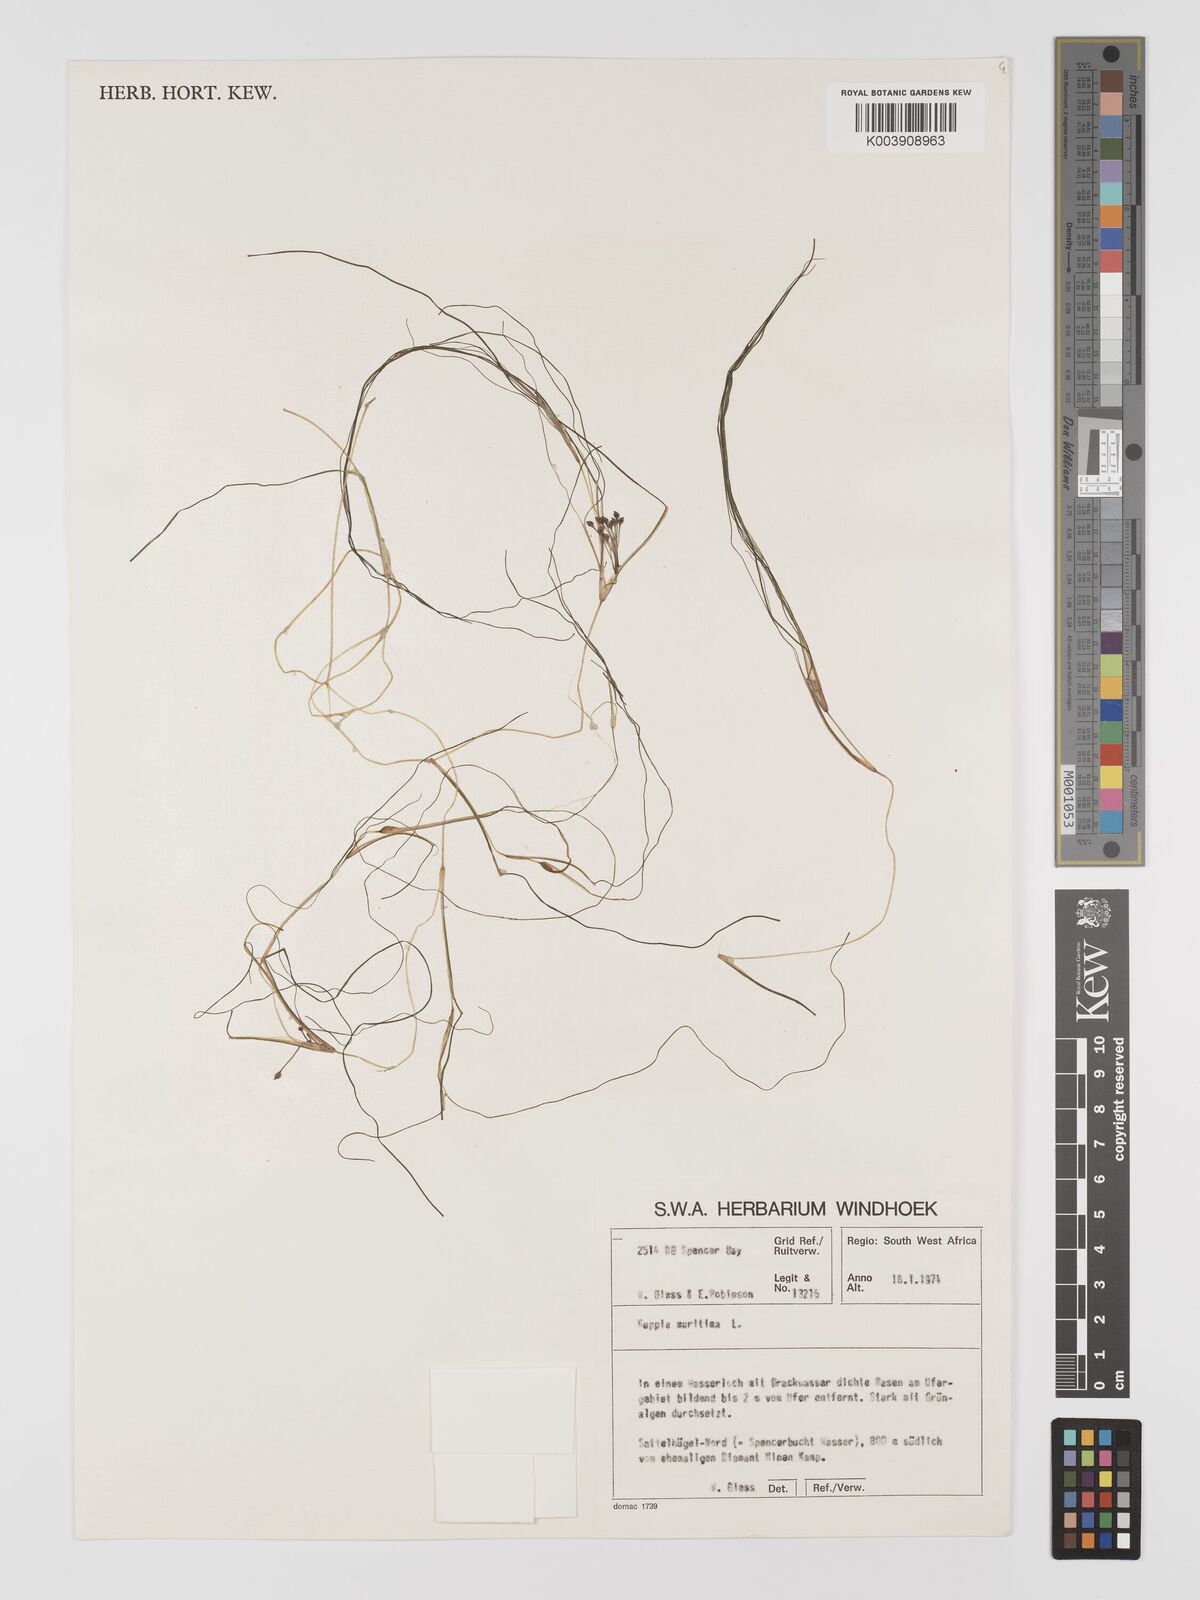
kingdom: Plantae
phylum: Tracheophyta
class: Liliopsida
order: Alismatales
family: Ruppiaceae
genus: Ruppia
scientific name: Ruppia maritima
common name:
------------------------------------------------------------------------
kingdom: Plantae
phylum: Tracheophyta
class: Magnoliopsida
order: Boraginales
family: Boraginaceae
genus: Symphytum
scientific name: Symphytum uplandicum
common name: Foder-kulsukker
------------------------------------------------------------------------
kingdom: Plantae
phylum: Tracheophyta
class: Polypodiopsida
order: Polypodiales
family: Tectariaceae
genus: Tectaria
------------------------------------------------------------------------
TASK TO CARRY OUT
Transcribe, unchanged, the lines that begin with the line containing "order: Boraginales" and end with the line containing "common name: Foder-kulsukker", both included.

FULL RESPONSE
order: Boraginales
family: Boraginaceae
genus: Symphytum
scientific name: Symphytum uplandicum
common name: Foder-kulsukker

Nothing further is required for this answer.